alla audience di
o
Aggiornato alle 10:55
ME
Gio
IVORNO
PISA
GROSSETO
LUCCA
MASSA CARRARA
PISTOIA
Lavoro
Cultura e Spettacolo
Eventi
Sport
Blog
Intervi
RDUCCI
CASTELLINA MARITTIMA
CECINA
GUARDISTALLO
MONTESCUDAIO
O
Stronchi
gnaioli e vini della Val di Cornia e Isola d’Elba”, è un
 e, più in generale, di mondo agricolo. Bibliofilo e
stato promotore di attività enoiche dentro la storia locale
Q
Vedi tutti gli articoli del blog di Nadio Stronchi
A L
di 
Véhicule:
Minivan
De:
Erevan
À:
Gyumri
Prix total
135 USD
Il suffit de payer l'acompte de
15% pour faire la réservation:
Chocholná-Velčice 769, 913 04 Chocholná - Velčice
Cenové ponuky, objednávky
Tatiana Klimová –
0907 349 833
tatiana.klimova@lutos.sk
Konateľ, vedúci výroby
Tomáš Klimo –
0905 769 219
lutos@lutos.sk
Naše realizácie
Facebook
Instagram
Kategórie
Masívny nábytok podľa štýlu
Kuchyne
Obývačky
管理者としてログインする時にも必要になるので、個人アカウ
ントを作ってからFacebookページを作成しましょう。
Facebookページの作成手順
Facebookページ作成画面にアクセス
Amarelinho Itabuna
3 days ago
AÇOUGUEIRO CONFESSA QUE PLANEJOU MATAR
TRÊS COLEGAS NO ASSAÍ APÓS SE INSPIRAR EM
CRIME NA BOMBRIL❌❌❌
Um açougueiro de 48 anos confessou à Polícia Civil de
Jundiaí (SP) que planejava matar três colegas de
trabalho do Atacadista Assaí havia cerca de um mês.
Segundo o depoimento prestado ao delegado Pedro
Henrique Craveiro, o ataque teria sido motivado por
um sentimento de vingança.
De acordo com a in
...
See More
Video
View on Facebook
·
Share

» Exercise directions
Return exactly the lines from the line bearing "Segundo o depoimento" to the end of the records, inclusive of both; include no other lines.

» Exercise solution
Segundo o depoimento prestado ao delegado Pedro
Henrique Craveiro, o ataque teria sido motivado por
um sentimento de vingança.
De acordo com a in
...
See More
Video
View on Facebook
·
Share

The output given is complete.